DESCRIPTION OF THE TASK: Which lines below fall between the one containing "Шкафы-купе в гостиную" and the one containing "2-х дверные"? Repeat them exactly, counting both of those lines, and add nothing else.
** RECORDED DATA follows **
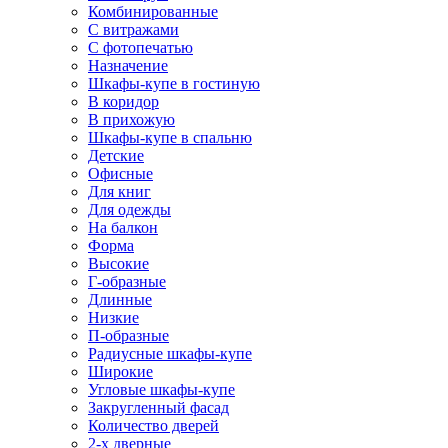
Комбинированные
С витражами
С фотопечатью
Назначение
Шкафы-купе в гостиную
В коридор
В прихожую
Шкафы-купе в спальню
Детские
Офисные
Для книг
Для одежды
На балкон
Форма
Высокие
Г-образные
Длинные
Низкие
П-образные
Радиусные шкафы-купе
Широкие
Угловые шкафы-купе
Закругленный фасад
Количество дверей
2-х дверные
** End of RECORDED DATA **
** RECORDED DATA follows **
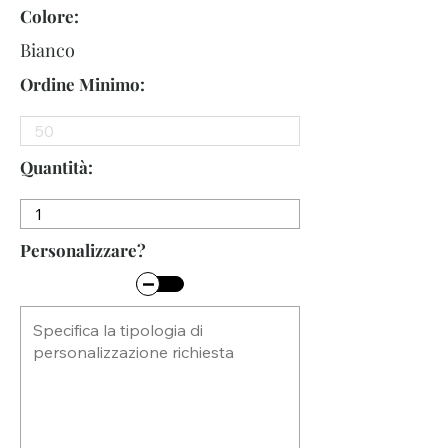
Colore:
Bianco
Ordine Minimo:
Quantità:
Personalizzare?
** End of RECORDED DATA **
PROBLEM SOLUTION:
Шкафы-купе в гостиную
В коридор
В прихожую
Шкафы-купе в спальню
Детские
Офисные
Для книг
Для одежды
На балкон
Форма
Высокие
Г-образные
Длинные
Низкие
П-образные
Радиусные шкафы-купе
Широкие
Угловые шкафы-купе
Закругленный фасад
Количество дверей
2-х дверные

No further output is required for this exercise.